Bab 6

125K 6.5K 83
                                    

Clara melempar ponselnya ke samping bantal. Ia sangat menyayangkan cuti tahunan yang sudah berusaha ia hemat demi seminggu bersama Benny mubazir sudah. Padahal awalnya ia membayangkan setiap malam akan memasakkan makanan spesial untuk Benny tak peduli kalau pria itu pulang tengah malam sekalipun. Terlebih besok hari ulang tahun Benny. Ah sial, semuanya hancur.

Clara juga sudah me-list alternatif lain, tapi sama sekali tidak menemukan orang yang pas untuk menghabiskan waktu bersamanya. Semua teman-temannya sibuk bekerja dan memiliki jadwal sendiri. Sepertinya ia hanya akan di rumah saja, makan dan tidur seperti zombi.

Clara menarik selimutnya, bersiap untuk tidur. Namun, suara bel bergantian dengan suara ketukan pintu pagar membuatnya terduduk. Diliriknya jam dinding di kamar yang kini menunjukkan pukul sebelas malam. Orang gila mana yang bertamu jam segini? Pikirnya.

Ah, tiba-tiba terbesit dalam benak Clara, mungkinkah itu Benny? Setelah kejadian tadi siang, pria itu memang sama sekali belum mendatanginya. Clara hanya tahu kalau pria itu terintimidasi oleh ancamannya, tapi Benny sama sekali belum menemuinya langsung setidaknya untuk meminta maaf.

Sungguh, Clara tidak berharap Benny meminta maaf. Toh, ia juga tidak akan memaafkannya. Namun, Clara hanya ingin memberikan pelajaran berharga pada pria itu agar sadar kalau sudah menyakiti orang yang salah.

Clara lalu tersadar saat ketukannya terdengar semakin berisik. Bel juga terus terdengar seolah sang tamu sangat tidak sabaran. Untungnya Clara tinggal sendiri. Selain itu, kanan dan kiri rumahnya masih beum berpenghuni sehingga tidak ada yang terganggu.

Tak lama kemudian, Clara langsung bergegas untuk membuka pintu pagar. Ia masih mengenakan setelan tidurnya, piama dengan lengan pendek sedangkan celananya panjang.

Saat pagar terbuka lebar, ia terkejut dan bingung dalam waktu bersamaan. Seorang sopir taksi sedang merangkul pria yang mabuk berat. Anehnya Clara merasa familier pada pria mabuk itu, meskipun ia sendiri lupa pernah bertemu di mana.

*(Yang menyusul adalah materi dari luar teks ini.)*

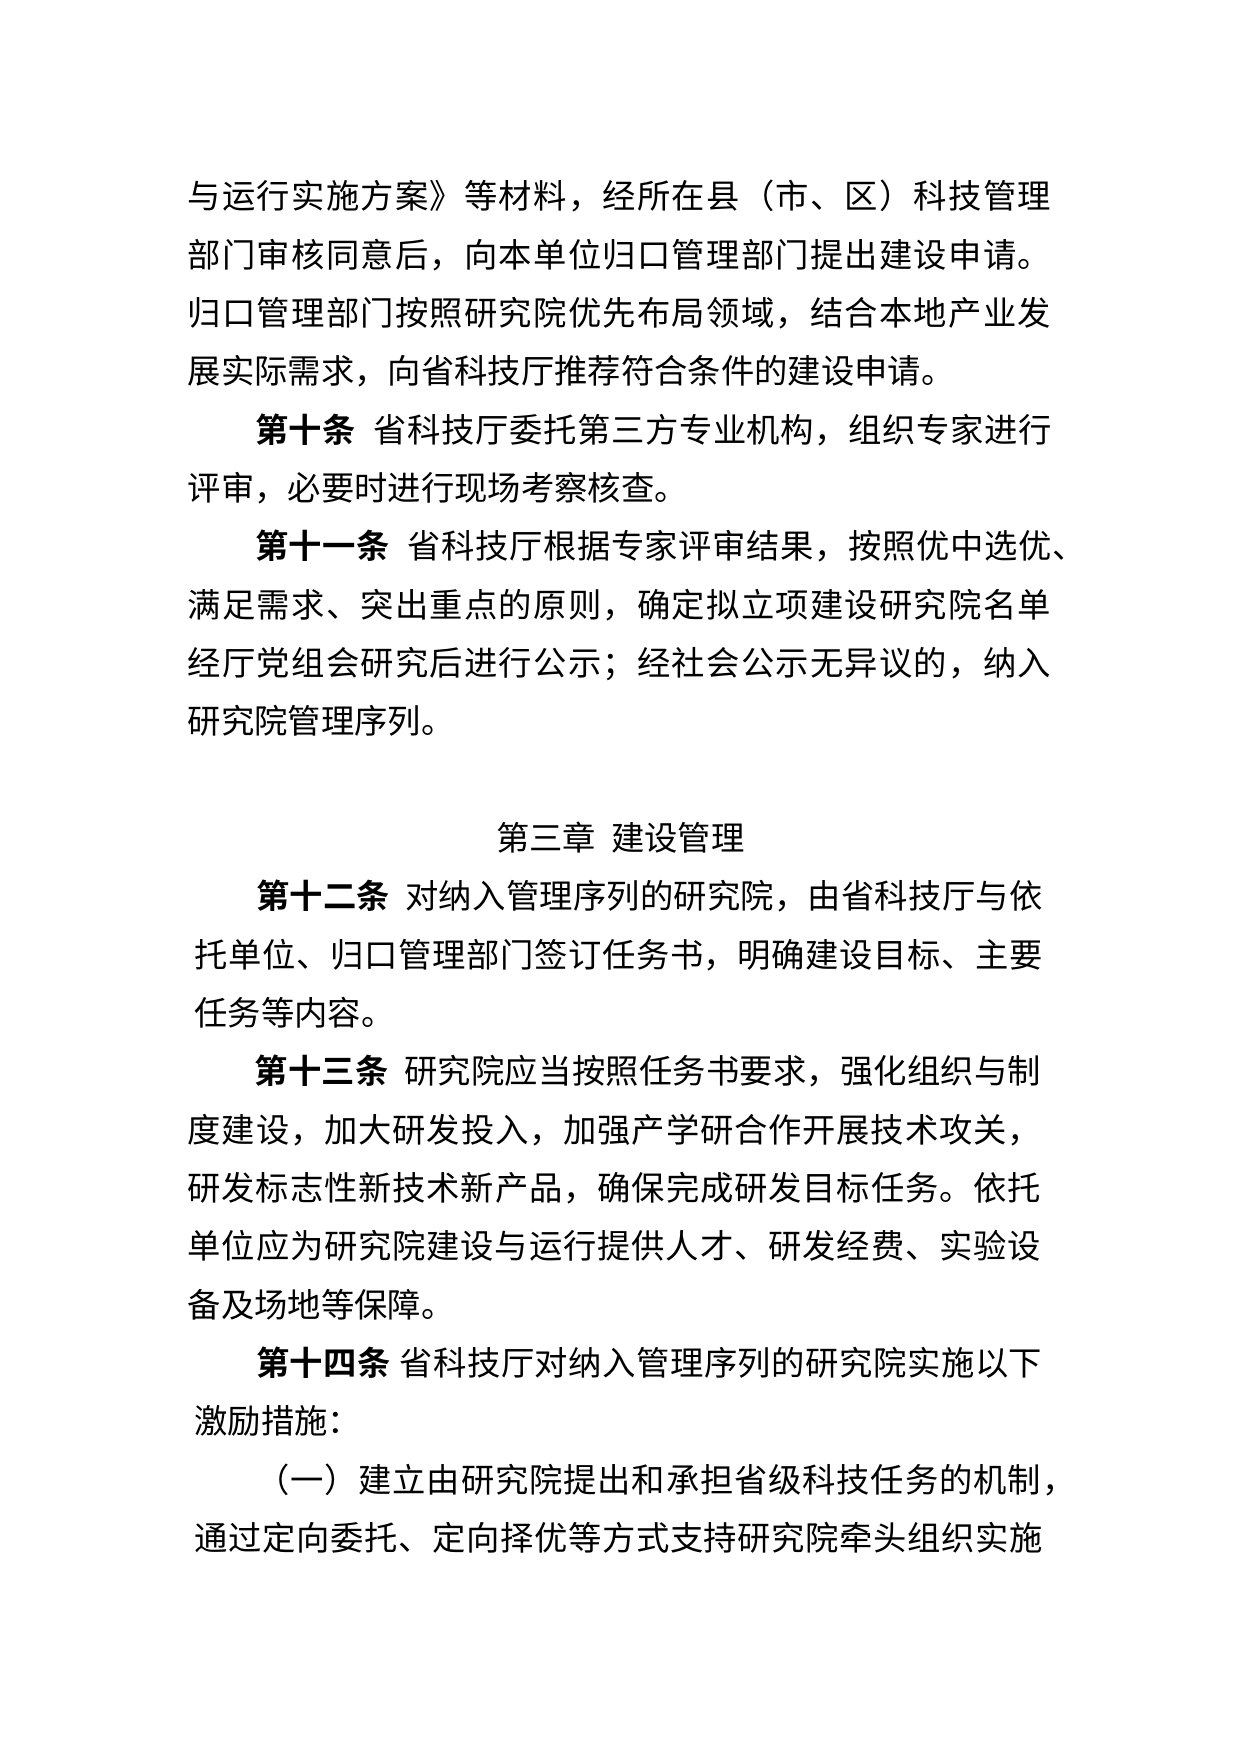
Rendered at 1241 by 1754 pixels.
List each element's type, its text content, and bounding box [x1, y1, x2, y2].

text 第三章 建设管理 [187, 804, 1053, 862]
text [194, 1445, 1043, 1562]
text 第十三条 研究院应当按照任务书要求，强化组织与制度建设，加大研发投入，加强产学研合作开展技术攻关，研发标志性新技术新产品，确保完成研发目标任务。依托单位应为研究院建设与运行提供人才、研发经费、实验设备及场地等保障。 [187, 1037, 1043, 1329]
text 第十四条 省科技厅对纳入管理序列的研究院实施以下激励措施： [194, 1329, 1043, 1445]
text 第十一条 省科技厅根据专家评审结果，按照优中选优、满足需求、突出重点的原则，确定拟立项建设研究院名单，经厅党组会研究后进行公示；经社会公示无异议的，纳入研究院管理序列。 [187, 512, 1053, 745]
text 第十条 省科技厅委托第三方专业机构，组织专家进行评审，必要时进行现场考察核查。 [187, 395, 1053, 512]
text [187, 162, 1053, 395]
text 第十二条 对纳入管理序列的研究院，由省科技厅与依托单位、归口管理部门签订任务书，明确建设目标、主要任务等内容。 [194, 862, 1043, 1037]
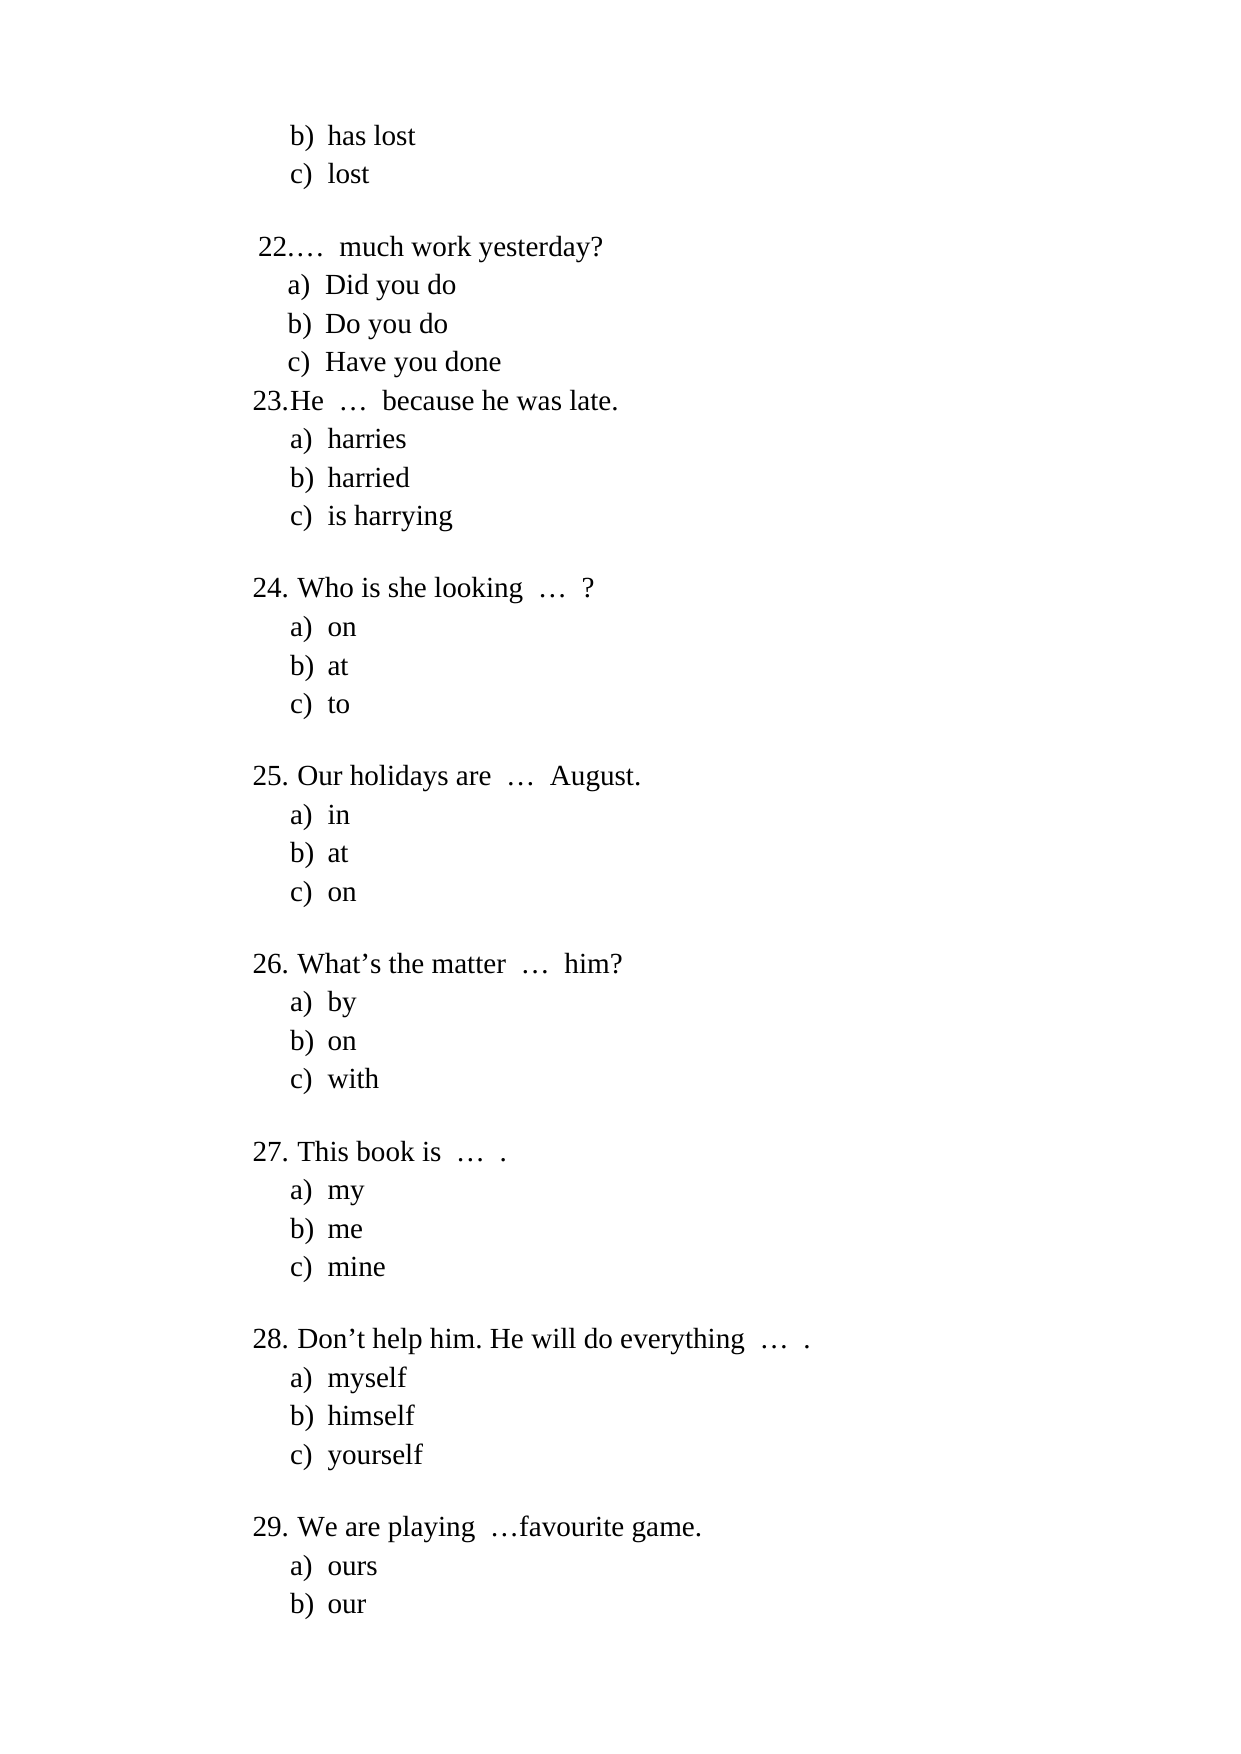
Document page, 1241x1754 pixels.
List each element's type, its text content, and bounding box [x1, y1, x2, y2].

list ours [290, 1548, 1152, 1581]
list at [290, 835, 1152, 869]
list What’s the matter … him? [252, 946, 1152, 979]
list me [290, 1211, 1152, 1244]
list harries [290, 421, 1152, 455]
list with [290, 1062, 1152, 1095]
list in [290, 797, 1152, 830]
list Do you do [287, 306, 1152, 339]
list to [290, 686, 1152, 720]
list … much work yesterday? [258, 229, 1152, 262]
list He … because he was late. [252, 383, 1152, 416]
list myself [290, 1360, 1152, 1393]
list on [290, 874, 1152, 907]
list lost [290, 157, 1152, 190]
list Who is she looking … ? [252, 571, 1152, 604]
list harried [290, 460, 1152, 493]
list Have you done [287, 344, 1152, 378]
list himself [290, 1398, 1152, 1432]
list We are playing …favourite game. [252, 1509, 1152, 1543]
list mine [290, 1249, 1152, 1283]
list on [290, 1023, 1152, 1057]
list Don’t help him. He will do everything … . [252, 1321, 1152, 1355]
list This book is … . [252, 1134, 1152, 1167]
list Our holidays are … August. [252, 758, 1152, 792]
list by [290, 984, 1152, 1018]
list my [290, 1172, 1152, 1206]
list Did you do [287, 267, 1152, 301]
list has lost [290, 118, 1152, 152]
list on [290, 609, 1152, 643]
list our [290, 1586, 1152, 1620]
list is harrying [290, 498, 1152, 532]
list at [290, 648, 1152, 681]
list yourself [290, 1437, 1152, 1471]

"Apa benar yang tertulis di kertas adalah alamat rumah ini?" tanya sopir taksi seraya menyerahkan alamat yang sedari tadi dipegangnya.

Sejenak, Clara menerima secarik kertas itu dan membacanya. "Be-benar, tapi kenapa dia dibawa ke sini, Pak?" tanya Clara. "Dan sebenarnya dia siapa?"

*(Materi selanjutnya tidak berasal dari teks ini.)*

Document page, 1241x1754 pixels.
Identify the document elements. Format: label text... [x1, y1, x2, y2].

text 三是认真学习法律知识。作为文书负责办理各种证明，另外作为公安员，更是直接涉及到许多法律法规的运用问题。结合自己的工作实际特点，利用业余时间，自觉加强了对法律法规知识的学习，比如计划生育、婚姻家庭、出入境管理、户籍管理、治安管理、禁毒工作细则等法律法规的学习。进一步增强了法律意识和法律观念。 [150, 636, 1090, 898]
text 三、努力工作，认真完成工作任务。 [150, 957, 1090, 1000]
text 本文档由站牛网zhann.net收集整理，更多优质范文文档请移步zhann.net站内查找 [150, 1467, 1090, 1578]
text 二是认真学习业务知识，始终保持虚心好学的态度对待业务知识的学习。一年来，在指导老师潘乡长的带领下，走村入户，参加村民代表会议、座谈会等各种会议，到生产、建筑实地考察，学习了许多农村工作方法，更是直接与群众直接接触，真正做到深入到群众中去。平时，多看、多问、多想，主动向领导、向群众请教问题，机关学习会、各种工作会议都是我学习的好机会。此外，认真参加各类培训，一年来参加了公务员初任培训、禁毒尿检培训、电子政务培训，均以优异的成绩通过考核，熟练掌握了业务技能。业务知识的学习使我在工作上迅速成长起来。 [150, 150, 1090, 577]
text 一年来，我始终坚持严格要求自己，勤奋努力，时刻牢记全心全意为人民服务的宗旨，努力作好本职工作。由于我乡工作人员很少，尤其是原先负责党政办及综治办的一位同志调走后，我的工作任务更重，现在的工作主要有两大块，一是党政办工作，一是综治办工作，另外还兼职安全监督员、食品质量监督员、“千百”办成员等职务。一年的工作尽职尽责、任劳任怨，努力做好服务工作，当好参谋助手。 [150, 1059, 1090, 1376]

"Sebelumnya izinkan saya bawa dia masuk dulu, Non. Berat."

Antara linglung dan tidak tahu harus bagaimana, Clara kemudian menyingkir sehingga sopir itu bisa membawa Revan masuk.

"Sebelumnya maaf atas ketidaknyamanan ini, tapi saya hanya menuruti perintah untuk menuju ke alamat ini. Sekarang, karena sudah sampai ... saya permisi, ya," pamit sopir taksi itu setelah merebahkan tubuh Revan di sofa.

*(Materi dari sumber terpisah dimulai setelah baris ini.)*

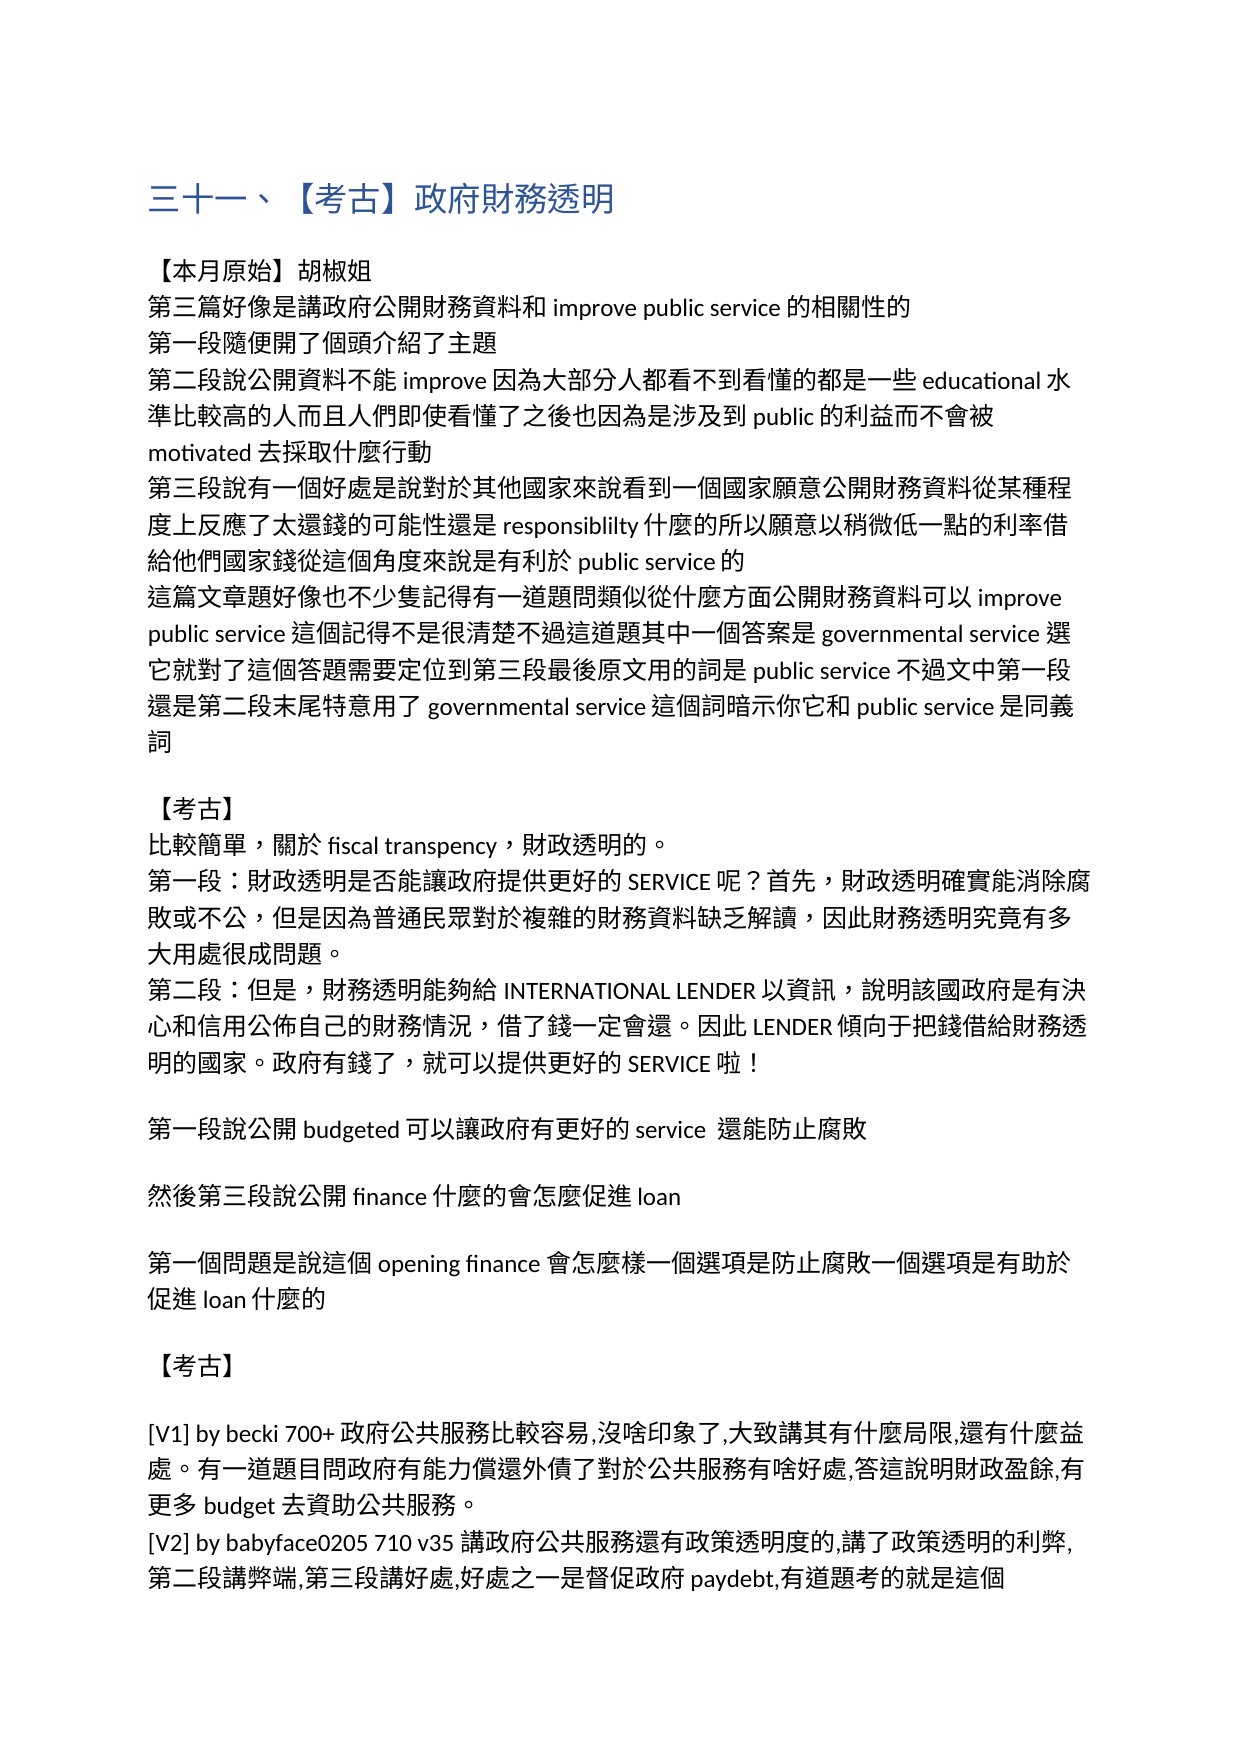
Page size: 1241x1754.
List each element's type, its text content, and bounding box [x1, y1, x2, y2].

text 第三篇好像是講政府公開財務資料和improve public service的相關性的 [148, 288, 1093, 324]
text 然後第三段說公開finance什麼的會怎麼促進loan [148, 1177, 1093, 1213]
text 第二段：但是，財務透明能夠給 INTERNATIONAL LENDER以資訊，說明該國政府是有決心和信用公佈自己的財務情況，借了錢一定會還。因此LENDER傾向于把錢借給財務透明的國家。政府有錢了，就可以提供更好的SERVICE啦！ [148, 971, 1093, 1079]
text 比較簡單，關於fiscal transpency，財政透明的。 [148, 826, 1093, 862]
text 這篇文章題好像也不少隻記得有一道題問類似從什麼方面公開財務資料可以improve public service 這個記得不是很清楚不過這道題其中一個答案是governmental service 選它就對了這個答題需要定位到第三段最後原文用的詞是public service 不過文中第一段還是第二段末尾特意用了governmental service這個詞暗示你它和public service是同義詞 [148, 578, 1093, 759]
subtitle 三十一、【考古】政府財務透明 [148, 173, 1093, 221]
text 【考古】 [148, 1346, 1093, 1383]
text 第三段說有一個好處是說對於其他國家來說看到一個國家願意公開財務資料從某種程度上反應了太還錢的可能性還是responsiblilty什麼的所以願意以稍微低一點的利率借給他們國家錢從這個角度來說是有利於public service的 [148, 469, 1093, 578]
text 第一段：財政透明是否能讓政府提供更好的SERVICE呢？首先，財政透明確實能消除腐敗或不公，但是因為普通民眾對於複雜的財務資料缺乏解讀，因此財務透明究竟有多大用處很成問題。 [148, 862, 1093, 971]
text 第二段說公開資料不能improve因為大部分人都看不到看懂的都是一些educational水準比較高的人而且人們即使看懂了之後也因為是涉及到public的利益而不會被motivated去採取什麼行動 [148, 360, 1093, 469]
text 【本月原始】胡椒姐 [148, 251, 1093, 288]
text 第一個問題是說這個opening finance 會怎麼樣一個選項是防止腐敗一個選項是有助於促進loan什麼的 [148, 1243, 1093, 1316]
text 第一段說公開budgeted可以讓政府有更好的service 還能防止腐敗 [148, 1110, 1093, 1146]
text [V1] by becki 700+ 政府公共服務比較容易,沒啥印象了,大致講其有什麼局限,還有什麼益處。有一道題目問政府有能力償還外債了對於公共服務有啥好處,答這說明財政盈餘,有更多 budget 去資助公共服務。 [148, 1413, 1093, 1522]
text 【考古】 [148, 789, 1093, 826]
text [V2] by babyface0205 710 v35 講政府公共服務還有政策透明度的,講了政策透明的利弊,第二段講弊端,第三段講好處,好處之一是督促政府paydebt,有道題考的就是這個 [148, 1522, 1093, 1594]
text 第一段隨便開了個頭介紹了主題 [148, 324, 1093, 360]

"Eh, Pak ... tunggu! Aku nggak kenal dia, Pak."

"Tapi alamatnya betul, kan?"

"Iya, tapi—"

"Duh, maaf ... ini sudah malam. Saya pamit dan saya nggak mau ikut campur. Dia sudah bayar, kok. Jadi saya hanya menjalankan tugas sebagai sopir, yaitu mengantarnya ke alamat yang diinginkan."

Belum sempat Clara menjawab, sopir itu sudah meninggalkan mereka berdua. "Apa-apaan ini?!"

Clara memperhatikan wajah pria yang kini terbaring di sofa, aroma alkohol sangat menyengat membuatnya refleks menutup hidung. "Halo?" ucapnya seraya menggoyang-goyangkan lengan Revan, berharap agar pria itu sadar dan segera pergi dari sini.

Tidak mendapat respons, Clara kemudian menyentuh pipi Revan. Ah, lebih tepatnya menampar karena sampai terdengar bunyi pukulan. Namun, Revan masih tetap memejamkan matanya.